====== Information provided

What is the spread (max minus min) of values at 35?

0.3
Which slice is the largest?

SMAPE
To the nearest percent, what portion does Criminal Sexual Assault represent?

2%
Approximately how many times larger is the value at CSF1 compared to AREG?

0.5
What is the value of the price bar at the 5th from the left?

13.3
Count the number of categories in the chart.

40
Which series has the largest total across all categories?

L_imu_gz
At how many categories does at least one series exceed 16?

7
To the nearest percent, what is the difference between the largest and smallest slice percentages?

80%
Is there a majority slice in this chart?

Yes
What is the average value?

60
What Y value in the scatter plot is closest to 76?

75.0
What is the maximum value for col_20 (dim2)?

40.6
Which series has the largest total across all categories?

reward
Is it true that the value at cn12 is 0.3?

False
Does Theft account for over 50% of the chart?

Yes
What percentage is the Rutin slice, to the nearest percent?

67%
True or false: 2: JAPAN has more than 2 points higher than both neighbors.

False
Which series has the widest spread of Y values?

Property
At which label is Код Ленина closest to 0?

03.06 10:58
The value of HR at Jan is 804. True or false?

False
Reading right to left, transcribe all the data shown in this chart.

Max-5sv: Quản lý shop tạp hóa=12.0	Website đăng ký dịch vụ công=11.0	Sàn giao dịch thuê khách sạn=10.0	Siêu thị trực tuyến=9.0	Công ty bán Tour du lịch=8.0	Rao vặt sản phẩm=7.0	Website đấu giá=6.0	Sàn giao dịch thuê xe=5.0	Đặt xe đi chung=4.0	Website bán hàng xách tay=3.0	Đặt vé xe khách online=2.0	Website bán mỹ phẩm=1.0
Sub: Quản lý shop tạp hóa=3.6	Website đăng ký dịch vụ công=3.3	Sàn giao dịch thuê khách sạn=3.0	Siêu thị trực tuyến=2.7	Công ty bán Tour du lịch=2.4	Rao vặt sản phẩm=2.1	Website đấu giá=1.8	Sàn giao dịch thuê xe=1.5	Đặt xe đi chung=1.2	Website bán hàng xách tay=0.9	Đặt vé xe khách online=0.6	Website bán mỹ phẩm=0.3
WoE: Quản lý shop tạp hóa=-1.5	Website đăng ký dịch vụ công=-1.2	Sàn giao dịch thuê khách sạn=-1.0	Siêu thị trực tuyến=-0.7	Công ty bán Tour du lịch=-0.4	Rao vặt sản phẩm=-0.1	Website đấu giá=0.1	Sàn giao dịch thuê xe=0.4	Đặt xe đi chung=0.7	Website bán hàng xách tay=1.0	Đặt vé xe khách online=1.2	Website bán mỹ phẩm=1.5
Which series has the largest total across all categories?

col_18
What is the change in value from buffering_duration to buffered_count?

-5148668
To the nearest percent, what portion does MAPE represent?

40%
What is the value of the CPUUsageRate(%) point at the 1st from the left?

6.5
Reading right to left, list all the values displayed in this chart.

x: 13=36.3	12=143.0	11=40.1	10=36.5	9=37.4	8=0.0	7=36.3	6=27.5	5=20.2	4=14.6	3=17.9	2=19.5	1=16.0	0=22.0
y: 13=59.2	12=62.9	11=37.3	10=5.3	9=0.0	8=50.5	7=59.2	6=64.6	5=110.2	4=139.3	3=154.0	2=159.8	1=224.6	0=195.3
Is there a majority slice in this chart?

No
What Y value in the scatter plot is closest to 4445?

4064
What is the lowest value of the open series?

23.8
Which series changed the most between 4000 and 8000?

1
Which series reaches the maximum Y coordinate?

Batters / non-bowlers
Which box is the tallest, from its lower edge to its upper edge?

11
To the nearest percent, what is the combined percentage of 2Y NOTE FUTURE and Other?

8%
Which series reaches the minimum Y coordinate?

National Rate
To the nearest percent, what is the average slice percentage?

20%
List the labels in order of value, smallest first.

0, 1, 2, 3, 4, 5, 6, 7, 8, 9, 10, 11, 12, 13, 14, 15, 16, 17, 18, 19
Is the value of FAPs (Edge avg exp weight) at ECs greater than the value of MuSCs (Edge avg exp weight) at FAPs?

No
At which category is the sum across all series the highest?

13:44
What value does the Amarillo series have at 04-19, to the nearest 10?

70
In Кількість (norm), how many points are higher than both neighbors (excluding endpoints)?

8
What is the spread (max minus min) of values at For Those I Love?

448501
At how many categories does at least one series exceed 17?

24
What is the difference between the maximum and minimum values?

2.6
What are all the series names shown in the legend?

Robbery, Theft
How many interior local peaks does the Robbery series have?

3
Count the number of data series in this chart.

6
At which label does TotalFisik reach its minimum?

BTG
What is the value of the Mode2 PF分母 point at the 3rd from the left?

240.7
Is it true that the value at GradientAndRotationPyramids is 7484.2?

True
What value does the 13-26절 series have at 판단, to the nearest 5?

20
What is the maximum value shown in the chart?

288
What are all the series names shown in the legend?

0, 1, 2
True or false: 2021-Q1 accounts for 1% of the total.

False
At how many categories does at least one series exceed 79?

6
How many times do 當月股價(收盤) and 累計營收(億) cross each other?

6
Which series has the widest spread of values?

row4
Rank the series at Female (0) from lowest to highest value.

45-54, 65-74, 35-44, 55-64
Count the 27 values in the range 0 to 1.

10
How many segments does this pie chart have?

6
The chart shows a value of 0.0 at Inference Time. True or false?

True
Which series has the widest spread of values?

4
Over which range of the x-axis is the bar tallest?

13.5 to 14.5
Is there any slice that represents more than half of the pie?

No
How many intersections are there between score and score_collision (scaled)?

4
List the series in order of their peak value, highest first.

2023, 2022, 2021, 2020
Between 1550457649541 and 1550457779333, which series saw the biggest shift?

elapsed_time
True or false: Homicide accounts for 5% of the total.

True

============

> _Task brief_:
Please give the stretch of items from the line containing "03.06 10:58" through the line containing "Reading right to left, transcribe" as a numbered list, leaving out blank lines.

> _Exercise solution_:
1. 03.06 10:58
2. The value of HR at Jan is 804. True or false?
3. False
4. Reading right to left, transcribe all the data shown in this chart.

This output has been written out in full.